Uygulamada masumiyet karinesini ihlal eden tutumlara, vergi dairelerinin uzlaşma talebinde bulunan fakat uzlaşma sağlanamadığından yargı yoluna başvuran mükellefin suçlu olduğuna kanıt olarak uzlaşma talep etmesini göstermesini örnek verebiliriz. Tarafların zor ve yorucu olan dava yoluna gitmektense uzlaşmayı seçmeleri pek tabiidir ve buradan onların suçlu olduğunu varsaymak masumiyet karinesine aykırı düşecektir168. Vergi mahkemesi hâkiminin bu gibi iddialara değer vermemesi, araştırmalarına ön yargısız olarak başlaması gerekir.

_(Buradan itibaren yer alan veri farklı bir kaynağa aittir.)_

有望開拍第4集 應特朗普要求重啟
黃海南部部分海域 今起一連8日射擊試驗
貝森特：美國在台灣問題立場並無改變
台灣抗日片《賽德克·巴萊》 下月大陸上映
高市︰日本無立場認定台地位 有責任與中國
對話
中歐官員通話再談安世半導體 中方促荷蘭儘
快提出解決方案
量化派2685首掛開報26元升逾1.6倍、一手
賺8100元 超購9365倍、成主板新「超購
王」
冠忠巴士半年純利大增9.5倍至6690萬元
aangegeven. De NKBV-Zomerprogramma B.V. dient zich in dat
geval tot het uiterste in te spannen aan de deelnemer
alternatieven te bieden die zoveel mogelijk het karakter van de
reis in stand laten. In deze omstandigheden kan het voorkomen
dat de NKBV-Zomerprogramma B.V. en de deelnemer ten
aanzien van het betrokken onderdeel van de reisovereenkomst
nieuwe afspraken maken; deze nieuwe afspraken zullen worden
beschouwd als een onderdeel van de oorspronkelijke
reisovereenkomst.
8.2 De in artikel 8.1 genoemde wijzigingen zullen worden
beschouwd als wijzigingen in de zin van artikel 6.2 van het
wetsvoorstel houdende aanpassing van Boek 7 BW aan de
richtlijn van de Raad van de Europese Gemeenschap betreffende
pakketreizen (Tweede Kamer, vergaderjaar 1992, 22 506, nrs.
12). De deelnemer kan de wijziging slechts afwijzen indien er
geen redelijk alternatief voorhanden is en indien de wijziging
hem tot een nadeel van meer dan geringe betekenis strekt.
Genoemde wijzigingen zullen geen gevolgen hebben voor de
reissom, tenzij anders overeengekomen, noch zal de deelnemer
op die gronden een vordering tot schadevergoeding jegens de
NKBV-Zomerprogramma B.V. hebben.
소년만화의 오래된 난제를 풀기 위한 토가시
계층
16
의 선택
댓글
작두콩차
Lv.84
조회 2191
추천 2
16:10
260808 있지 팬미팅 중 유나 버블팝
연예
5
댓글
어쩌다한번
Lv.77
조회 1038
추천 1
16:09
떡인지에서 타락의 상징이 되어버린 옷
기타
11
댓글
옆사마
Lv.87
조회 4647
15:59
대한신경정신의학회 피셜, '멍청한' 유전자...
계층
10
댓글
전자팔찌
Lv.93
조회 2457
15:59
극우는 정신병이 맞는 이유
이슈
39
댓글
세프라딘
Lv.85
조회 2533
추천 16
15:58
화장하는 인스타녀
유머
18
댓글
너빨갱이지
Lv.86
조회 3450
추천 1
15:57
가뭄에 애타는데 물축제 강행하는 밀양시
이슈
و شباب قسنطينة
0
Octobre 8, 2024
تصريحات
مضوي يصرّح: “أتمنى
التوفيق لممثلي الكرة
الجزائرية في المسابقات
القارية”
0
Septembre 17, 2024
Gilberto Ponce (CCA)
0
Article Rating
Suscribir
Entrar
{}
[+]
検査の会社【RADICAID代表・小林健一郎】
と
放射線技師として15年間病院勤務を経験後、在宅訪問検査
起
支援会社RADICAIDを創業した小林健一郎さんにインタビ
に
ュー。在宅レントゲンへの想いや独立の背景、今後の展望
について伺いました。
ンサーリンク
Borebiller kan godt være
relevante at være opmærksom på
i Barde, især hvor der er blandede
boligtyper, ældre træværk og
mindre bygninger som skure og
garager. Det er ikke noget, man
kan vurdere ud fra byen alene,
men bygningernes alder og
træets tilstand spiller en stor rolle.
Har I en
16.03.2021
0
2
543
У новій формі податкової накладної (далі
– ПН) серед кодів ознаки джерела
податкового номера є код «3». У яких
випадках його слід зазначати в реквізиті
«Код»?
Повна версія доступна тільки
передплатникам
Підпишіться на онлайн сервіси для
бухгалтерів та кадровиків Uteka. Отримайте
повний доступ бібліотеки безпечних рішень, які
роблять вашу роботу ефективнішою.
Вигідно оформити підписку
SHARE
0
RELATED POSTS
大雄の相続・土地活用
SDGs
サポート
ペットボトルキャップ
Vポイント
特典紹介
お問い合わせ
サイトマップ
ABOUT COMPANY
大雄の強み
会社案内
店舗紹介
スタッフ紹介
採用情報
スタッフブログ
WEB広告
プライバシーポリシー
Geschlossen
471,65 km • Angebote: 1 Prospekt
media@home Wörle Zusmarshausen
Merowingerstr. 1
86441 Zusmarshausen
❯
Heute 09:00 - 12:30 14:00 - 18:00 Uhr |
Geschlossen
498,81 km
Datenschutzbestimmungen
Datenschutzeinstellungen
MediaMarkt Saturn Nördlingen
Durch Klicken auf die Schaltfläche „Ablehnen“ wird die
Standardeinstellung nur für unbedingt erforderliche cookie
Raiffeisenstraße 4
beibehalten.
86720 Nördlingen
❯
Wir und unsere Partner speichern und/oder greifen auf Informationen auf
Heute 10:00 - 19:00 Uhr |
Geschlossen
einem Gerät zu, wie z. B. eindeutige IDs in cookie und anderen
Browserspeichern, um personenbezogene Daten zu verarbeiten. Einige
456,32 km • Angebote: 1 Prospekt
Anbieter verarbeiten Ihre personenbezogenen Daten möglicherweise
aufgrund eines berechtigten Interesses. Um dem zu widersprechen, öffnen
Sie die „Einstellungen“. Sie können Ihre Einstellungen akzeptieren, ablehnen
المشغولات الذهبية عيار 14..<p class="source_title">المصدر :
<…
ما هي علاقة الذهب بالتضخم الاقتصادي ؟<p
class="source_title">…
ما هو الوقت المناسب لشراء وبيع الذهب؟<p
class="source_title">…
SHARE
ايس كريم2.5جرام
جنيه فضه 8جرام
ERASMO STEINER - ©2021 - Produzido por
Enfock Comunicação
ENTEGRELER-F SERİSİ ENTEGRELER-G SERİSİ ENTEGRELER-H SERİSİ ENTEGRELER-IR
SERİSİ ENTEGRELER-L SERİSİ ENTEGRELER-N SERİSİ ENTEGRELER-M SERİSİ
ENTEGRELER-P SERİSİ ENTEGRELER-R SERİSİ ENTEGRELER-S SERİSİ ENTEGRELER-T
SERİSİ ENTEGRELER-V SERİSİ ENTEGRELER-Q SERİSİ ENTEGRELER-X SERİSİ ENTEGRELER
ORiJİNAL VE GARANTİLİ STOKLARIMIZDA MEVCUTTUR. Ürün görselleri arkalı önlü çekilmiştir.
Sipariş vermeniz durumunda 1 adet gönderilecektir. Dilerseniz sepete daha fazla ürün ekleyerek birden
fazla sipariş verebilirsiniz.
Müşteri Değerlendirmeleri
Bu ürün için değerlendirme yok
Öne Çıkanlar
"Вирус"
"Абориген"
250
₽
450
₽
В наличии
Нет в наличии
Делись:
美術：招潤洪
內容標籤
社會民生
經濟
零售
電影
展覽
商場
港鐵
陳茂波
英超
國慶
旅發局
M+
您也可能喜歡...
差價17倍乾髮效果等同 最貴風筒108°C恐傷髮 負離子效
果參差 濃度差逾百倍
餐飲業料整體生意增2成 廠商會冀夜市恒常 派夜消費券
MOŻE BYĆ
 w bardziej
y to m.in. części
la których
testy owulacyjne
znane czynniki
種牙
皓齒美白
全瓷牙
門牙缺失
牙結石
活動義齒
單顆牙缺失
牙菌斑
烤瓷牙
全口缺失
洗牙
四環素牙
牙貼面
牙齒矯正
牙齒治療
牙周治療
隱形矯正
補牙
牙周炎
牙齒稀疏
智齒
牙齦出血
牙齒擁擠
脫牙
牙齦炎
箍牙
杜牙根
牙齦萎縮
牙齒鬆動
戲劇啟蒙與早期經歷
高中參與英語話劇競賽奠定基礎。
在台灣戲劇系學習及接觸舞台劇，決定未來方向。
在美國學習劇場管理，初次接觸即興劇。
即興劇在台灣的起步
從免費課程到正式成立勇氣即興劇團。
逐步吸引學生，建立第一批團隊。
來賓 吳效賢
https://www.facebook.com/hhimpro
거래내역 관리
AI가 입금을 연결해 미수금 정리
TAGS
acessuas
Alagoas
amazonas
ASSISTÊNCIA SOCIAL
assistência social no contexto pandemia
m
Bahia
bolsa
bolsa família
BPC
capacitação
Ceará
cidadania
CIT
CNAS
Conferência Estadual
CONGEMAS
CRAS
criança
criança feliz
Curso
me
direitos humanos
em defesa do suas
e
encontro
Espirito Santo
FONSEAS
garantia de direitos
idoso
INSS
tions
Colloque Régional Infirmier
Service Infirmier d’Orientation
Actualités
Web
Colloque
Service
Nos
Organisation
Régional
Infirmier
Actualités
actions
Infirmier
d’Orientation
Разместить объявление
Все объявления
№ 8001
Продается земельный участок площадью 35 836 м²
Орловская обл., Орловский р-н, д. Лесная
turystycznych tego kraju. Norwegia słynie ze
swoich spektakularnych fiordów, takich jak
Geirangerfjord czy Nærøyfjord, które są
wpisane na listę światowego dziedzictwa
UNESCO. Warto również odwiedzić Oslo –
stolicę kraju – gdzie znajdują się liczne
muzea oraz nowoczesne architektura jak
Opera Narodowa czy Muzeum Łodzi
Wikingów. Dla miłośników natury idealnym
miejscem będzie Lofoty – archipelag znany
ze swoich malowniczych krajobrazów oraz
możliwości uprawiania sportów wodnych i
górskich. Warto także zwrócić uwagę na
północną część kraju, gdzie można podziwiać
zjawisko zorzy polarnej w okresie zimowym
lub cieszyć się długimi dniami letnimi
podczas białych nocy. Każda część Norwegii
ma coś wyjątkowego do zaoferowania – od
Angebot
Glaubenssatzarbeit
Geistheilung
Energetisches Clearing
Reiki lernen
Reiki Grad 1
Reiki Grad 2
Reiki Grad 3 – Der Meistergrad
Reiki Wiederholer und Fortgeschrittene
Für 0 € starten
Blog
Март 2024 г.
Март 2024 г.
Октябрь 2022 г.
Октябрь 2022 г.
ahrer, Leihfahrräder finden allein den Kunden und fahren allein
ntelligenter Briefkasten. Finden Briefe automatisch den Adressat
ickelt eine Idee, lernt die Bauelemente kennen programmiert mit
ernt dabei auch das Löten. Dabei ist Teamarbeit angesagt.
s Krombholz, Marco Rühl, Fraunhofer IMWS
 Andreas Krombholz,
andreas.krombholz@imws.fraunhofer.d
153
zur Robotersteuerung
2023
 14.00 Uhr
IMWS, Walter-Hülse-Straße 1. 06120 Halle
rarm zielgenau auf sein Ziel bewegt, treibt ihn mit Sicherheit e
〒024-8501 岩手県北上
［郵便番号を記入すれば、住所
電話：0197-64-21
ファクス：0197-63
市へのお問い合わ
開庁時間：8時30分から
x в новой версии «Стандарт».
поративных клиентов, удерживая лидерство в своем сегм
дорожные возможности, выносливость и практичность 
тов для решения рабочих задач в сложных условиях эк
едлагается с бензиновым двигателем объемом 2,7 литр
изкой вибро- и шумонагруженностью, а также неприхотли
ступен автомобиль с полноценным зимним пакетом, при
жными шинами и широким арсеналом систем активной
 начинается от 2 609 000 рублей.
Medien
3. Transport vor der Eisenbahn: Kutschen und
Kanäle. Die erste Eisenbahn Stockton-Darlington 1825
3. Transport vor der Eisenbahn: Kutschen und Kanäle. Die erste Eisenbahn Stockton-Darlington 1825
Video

Vergi yargılaması hukukunda masumiyet karinesinin geçerliliğini destekleyen bir kural da dava yoluna başvurmakla birlikte kural olarak yürütmenin durmasıdır. İdarenin işlemlerinin hukuka uygunluk karinesinden yararlanması kuralının aksini oluşturan bu hüküm vergi mükellefinin masumiyetinin varsayıldığı şeklinde yorumlanabilir. Doktrinde suç ve cezada şahsilik ilkesi de masumiyet karinesinin içinde değerlendirilmektedir169. Bu kabulden yola çıkarak, kimseyi işlemediği bir vergi suçu veya kabahatinin sonucuna katlanmaya yükümlü tutmamak gerekmektedir. Nitekim 213 sayılı Vergi Usul Kanunu’nun ölüm başlıklı 372’nci maddesi uyarınca; “Ölüm halinde vergi cezası düşer”. Bu vergi cezasının bir vergi kabahati veya 359’uncu maddede yazılı fiillere ilişkin kesilmesinin herhangi bir önemi yoktur.

Avrupa İnsan Hakları Mahkemesi de A.P., M.P., ve T.P – İsviçre kararında ödenmemiş vergilerin terekeden tahsil edilmesinde bir sakınca olmadığını yalnız ölen kişinin vergi cezalarının mirasçılara intikalinin hukuk devletiyle bağdaşmayacağını bildirmiştir170.

166 Öncel- Kumrulu- Çağan, s. 203.

167 Avrupa İnsan Hakları Mahkemesi Allenet de Ribenot kararı, 10.02.1995, (Feyzioğlu, s. 149).

168 Baykara, s. 8.

169 Bkz. Yaltı, Yükümlünün Hakları, s. 135.

170 Avrupa İnsan Hakları Mahkemesi A.P., M.P., ve T.P - İsviçre Kararı, 29.08.1997. Karar hakkında ayrıntılı açıklama için bkz. (Yaltı, Yükümlünün Hakları, ss. 135-136).